Große Teile des Kunstbesitzes, der Bibliothek und des Mobiliars von Max Silberberg wurden 1935 und 1936 im Berliner Auktionshaus Paul Graupe versteigert, darunter auch Ernst Barlachs Holzplastik Trauer von 1914, die seitdem verschollen ist. Die Zeichnungen Alte Frau auf Krücken und Fliehendes Paar waren die Losnummern 2 und 3 in der Auktion 147 am 12. Oktober 1935. Leider fehlen in den Unterlagen zur Versteigerung, die sich im Landesarchiv Berlin erhalten haben, Angaben zu den Käufern – eine Provenienzlücke, die sich bis heute nicht schließen lässt. Ebenso wissen wir nicht, wo und wann Silberberg die Zeichnungen erwarb. In den Geschäftsbüchern von Paul Cassirer, Barlachs Kunsthändler in Berlin, findet sich kein Hinweis auf einen Erwerb, obwohl Silberberg dort Kunde war.

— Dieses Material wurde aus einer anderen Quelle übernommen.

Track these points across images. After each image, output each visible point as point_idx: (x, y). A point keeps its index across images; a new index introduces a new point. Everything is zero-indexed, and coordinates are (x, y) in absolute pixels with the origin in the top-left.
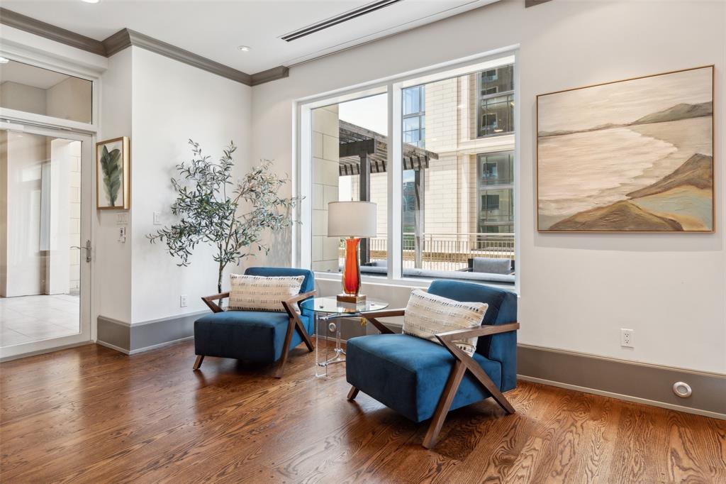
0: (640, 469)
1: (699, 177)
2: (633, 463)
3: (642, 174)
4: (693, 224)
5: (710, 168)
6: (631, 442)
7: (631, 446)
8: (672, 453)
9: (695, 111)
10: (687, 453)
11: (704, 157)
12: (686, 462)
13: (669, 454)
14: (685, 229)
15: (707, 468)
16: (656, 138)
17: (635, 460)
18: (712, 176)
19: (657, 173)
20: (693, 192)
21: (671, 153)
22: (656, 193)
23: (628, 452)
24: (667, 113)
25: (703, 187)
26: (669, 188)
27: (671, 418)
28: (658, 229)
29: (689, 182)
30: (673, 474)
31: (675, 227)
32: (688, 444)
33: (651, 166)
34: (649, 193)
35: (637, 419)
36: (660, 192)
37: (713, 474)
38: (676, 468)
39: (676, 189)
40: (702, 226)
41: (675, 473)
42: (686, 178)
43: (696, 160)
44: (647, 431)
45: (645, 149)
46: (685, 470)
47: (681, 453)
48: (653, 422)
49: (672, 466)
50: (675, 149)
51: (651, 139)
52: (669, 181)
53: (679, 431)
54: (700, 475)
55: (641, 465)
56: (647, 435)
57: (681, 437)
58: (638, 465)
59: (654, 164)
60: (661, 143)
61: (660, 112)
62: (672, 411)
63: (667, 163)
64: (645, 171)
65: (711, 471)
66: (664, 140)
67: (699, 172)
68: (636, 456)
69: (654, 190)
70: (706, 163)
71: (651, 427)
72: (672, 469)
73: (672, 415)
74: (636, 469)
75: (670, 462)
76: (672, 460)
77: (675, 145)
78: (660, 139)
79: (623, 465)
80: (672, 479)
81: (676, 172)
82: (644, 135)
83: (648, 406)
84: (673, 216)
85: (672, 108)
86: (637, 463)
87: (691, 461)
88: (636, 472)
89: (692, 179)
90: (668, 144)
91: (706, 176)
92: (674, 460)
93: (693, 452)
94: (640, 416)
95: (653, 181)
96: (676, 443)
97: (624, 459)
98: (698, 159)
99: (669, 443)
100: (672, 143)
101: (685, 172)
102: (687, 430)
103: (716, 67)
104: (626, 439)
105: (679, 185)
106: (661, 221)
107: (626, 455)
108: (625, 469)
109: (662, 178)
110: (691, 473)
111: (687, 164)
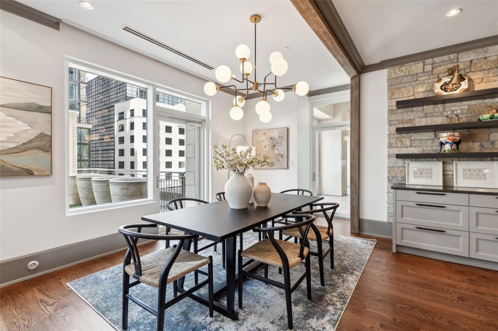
0: (29, 322)
1: (44, 145)
2: (22, 321)
3: (6, 139)
4: (40, 171)
5: (50, 141)
6: (13, 311)
7: (15, 313)
8: (41, 301)
9: (40, 109)
10: (48, 296)
11: (46, 135)
12: (51, 301)
13: (40, 303)
14: (35, 174)
15: (61, 297)
16: (17, 119)
17: (22, 319)
18: (51, 146)
19: (17, 140)
20: (40, 154)
21: (27, 130)
22: (17, 153)
23: (15, 318)
24: (24, 105)
25: (46, 151)
26: (26, 150)
27: (29, 285)
28: (18, 174)
29: (38, 148)
30: (48, 311)
31: (29, 173)
32: (46, 292)
33: (13, 135)
34: (11, 152)
35: (8, 296)
36: (19, 152)
37: (66, 298)
38: (48, 307)
39: (29, 151)
40: (45, 172)
41: (49, 310)
42: (36, 145)
43: (42, 136)
44: (19, 299)
45: (10, 125)
46: (52, 305)
47: (46, 299)
48: (20, 293)
49: (45, 307)
50: (29, 128)
51: (13, 119)
52: (26, 146)
53: (38, 289)
54: (60, 302)
55: (27, 319)
56: (20, 301)
57: (40, 291)
58: (27, 320)
59: (15, 134)
60: (20, 123)
61: (20, 104)
62: (27, 280)
63: (23, 135)
64: (8, 138)
65: (64, 297)
66: (22, 121)
67: (43, 143)
68: (21, 316)
69: (15, 151)
70: (46, 139)
71: (20, 296)
72: (46, 309)
73: (28, 283)
74: (26, 323)
75: (43, 307)
76: (43, 305)
77: (29, 126)
78: (20, 120)
79: (17, 327)
80: (49, 314)
81: (30, 141)
82: (7, 115)
83: (10, 286)
84: (28, 167)
85: (27, 103)
86: (24, 320)
87: (53, 299)
88: (27, 324)
89: (40, 146)
90: (25, 124)
91: (48, 146)
92: (44, 304)
93: (51, 294)
94: (9, 294)
95: (15, 145)
96: (40, 296)
97: (15, 323)
98: (43, 135)
99: (36, 298)
100: (27, 123)
101: (35, 142)
102: (41, 286)
103: (53, 89)
104: (8, 312)
105: (32, 149)
106: (21, 170)
107: (15, 320)
108: (19, 328)
109: (21, 144)
110: (56, 304)
111: (37, 137)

Erstaunlich aber ist, dass Hermann F. Reemtsma offenbar schon 1935 Interesse an diesen Zeichnungen hatte. In seinem Originalkatalog der Graupe-Auktion, der sich heute im Archiv des Ernst Barlach Hauses befindet, hat Reemtsma das Fliehende Paar rot markiert. Allerdings erwarb er die Zeichnung damals nicht.
Beide Blätter tauchten erst in den 1950er Jahren in einer Privatsammlung in den USA auf: George P. F. Katz (1894–1972) aus Great Neck / New York lieh sie zu mehreren Barlach-Ausstellungen in Amerika aus. Nach seinem Tod gab seine Witwe Herta Katz (1901–2000) sie in den deutschen Kunsthandel. Das Ernst Barlach Haus erwarb die Zeichnungen am 1. Juni 1978 in Hamburg, als sie bei Hauswedell & Nolte in der Auktion 227 als Losnummern 29 und 30 angeboten wurden.
Mit den neuen Erkenntnissen zur Provenienz der beiden Blätter kontaktierte das Ernst Barlach Haus im Mai 2020 proaktiv die anwaltlichen Vertreter des Nachlasses Silberberg in Berlin. Die Erben von Gerta Silberberg (†2013) in Großbritannien stimmten einer einvernehmlichen Lösung und einer Rückerwerbung durch das Ernst Barlach Haus zu.
Es freut uns sehr, diese beiden wichtigen Zeichnungen Ernst Barlachs weiterhin in unserer Sammlung zu haben.